▶ Work item: Reproduce, word for word, the portion of the text on hip hop's origins starting at "Emceeing, which later" and ending at "New York City.".

Hip hop at 50—Part 1: Beats and breaks

By the late 1970s, hip hop’s five core elements had emerged, namely deejaying, emceeing, breaking, graffiti, and beatboxing. The first two originated primarily in New York City hip hop parties led by DJs (disc jockeys) who revolutionized the practice of record spinning through the art of turntablism, and MCs (master of ceremonies) who performed rhythmic call and response with audiences. Breaking (the dance element of hip hop), graffiti (the visual art of hip hop), and beatboxing (the ability to create beats with one’s mouth) also formed in tandem with early hip hop culture at these parties.

Emceeing, which later known as rap, had cultural roots in the Black verbal arts of the United States and the Caribbean region. Mainland U.S. traditions that remained visible in hip hop include “jive-talking” radio personalities of the 1940s and 1950s, oral traditions of storytelling, and “playing the dozens“, a competitive and recreational exchange of verbal insults. Jamaican traditions include toasting, mobile disk jockeys, and sound systems. Many hip hop pioneers were Caribbean immigrants who brought musical practices from their native countries and adapted them to new social and sonic contexts of New York City.

Jamaican Mobile DJ

The mingling of Caribbean immigrant and native-born African American and Latinx communities in the United States set the stage for the development of hip hop and rap music. A large Caribbean community had developed in New York, where the first rap and dance parties were said to have begun, as early as 1972 in the Bronx. Rapping as a distinct musical form developed in New York as a cultural expression encompassed by hip hop. Socioeconomic conditions in the Bronx and Harlem in the 1960s and 1970s profoundly shaped the aesthetics and activities of hip hop culture. The construction of the Cross-Bronx Expressway in 1959 accelerated the deterioration of buildings and led to the displacement of communities of the south Bronx–in many of these areas, youth gangs and gang violence emerged. Despite the turbulence of the 1960s and 1970s, Bronx youth developed popularized expressions that eventually came to be associated with hip hop culture, then consisting primarily of graffiti and competitive dancing. Hip hop became a powerful cultural symbol of urban youth. Within a few years, it had spread far beyond the Bronx.

▶ Entries supplied:
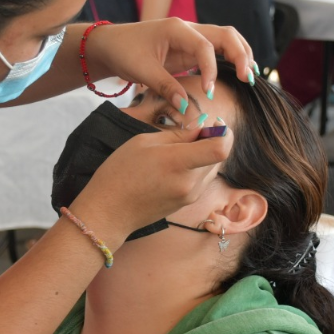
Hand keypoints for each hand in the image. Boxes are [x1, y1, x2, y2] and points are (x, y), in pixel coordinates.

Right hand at [71, 126, 234, 242]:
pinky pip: (201, 180)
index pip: (221, 148)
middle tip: (194, 131)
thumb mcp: (143, 142)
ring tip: (181, 149)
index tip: (215, 122)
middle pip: (219, 156)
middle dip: (213, 140)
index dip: (225, 133)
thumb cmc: (120, 173)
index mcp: (179, 163)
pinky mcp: (186, 203)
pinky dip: (197, 168)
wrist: (109, 211)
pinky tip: (176, 164)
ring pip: (212, 168)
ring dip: (205, 155)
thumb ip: (177, 135)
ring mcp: (190, 196)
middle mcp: (190, 183)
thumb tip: (200, 130)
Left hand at [84, 18, 254, 119]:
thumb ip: (165, 86)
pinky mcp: (190, 48)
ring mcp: (191, 37)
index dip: (212, 69)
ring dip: (240, 55)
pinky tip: (239, 74)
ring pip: (226, 39)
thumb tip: (185, 105)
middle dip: (240, 55)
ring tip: (249, 77)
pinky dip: (231, 59)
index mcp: (176, 29)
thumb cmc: (124, 52)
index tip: (209, 91)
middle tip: (248, 79)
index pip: (205, 46)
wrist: (111, 45)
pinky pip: (217, 50)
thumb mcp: (141, 70)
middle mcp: (188, 29)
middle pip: (226, 35)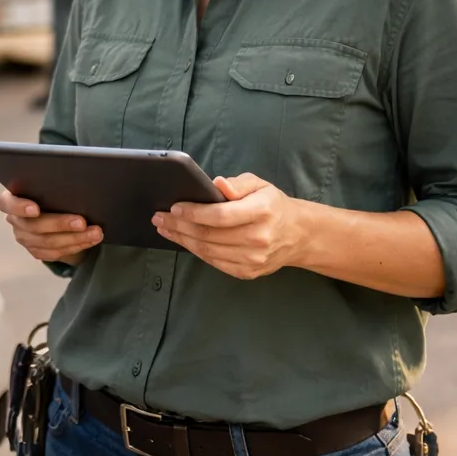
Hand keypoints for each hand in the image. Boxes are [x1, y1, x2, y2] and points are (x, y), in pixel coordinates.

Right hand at [0, 190, 102, 264]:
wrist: (55, 214)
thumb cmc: (51, 193)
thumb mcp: (49, 187)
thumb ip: (52, 186)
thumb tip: (75, 181)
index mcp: (12, 199)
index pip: (7, 203)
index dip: (19, 207)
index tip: (35, 209)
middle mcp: (16, 220)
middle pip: (34, 226)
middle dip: (60, 224)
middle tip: (82, 222)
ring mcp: (25, 238)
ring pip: (48, 243)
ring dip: (75, 238)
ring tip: (95, 232)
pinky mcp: (37, 251)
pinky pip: (57, 253)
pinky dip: (77, 246)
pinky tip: (90, 240)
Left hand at [151, 174, 301, 278]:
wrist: (297, 235)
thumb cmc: (273, 205)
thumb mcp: (260, 185)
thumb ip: (238, 183)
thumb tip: (217, 184)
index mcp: (262, 212)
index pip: (220, 215)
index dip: (193, 213)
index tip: (174, 207)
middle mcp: (258, 238)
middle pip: (209, 235)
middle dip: (179, 226)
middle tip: (159, 217)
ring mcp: (253, 259)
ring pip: (208, 251)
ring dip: (182, 240)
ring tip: (165, 228)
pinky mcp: (247, 272)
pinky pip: (214, 262)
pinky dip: (195, 251)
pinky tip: (183, 240)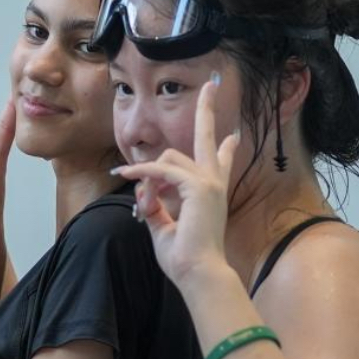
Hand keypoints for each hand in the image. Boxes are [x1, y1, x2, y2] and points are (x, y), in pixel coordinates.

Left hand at [113, 78, 239, 285]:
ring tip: (137, 195)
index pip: (221, 161)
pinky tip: (127, 176)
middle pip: (209, 137)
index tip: (231, 135)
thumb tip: (143, 188)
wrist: (198, 273)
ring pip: (169, 158)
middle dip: (207, 108)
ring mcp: (209, 182)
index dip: (225, 147)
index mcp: (211, 191)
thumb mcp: (164, 226)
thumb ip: (155, 205)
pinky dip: (142, 174)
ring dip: (146, 174)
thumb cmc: (184, 257)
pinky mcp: (198, 187)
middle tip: (211, 85)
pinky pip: (161, 170)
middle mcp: (215, 181)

▶ Reply to the exercise:
Emceeing, which later known as rap, had cultural roots in the Black verbal arts of the United States and the Caribbean region. Mainland U.S. traditions that remained visible in hip hop include “jive-talking” radio personalities of the 1940s and 1950s, oral traditions of storytelling, and “playing the dozens“, a competitive and recreational exchange of verbal insults. Jamaican traditions include toasting, mobile disk jockeys, and sound systems. Many hip hop pioneers were Caribbean immigrants who brought musical practices from their native countries and adapted them to new social and sonic contexts of New York City.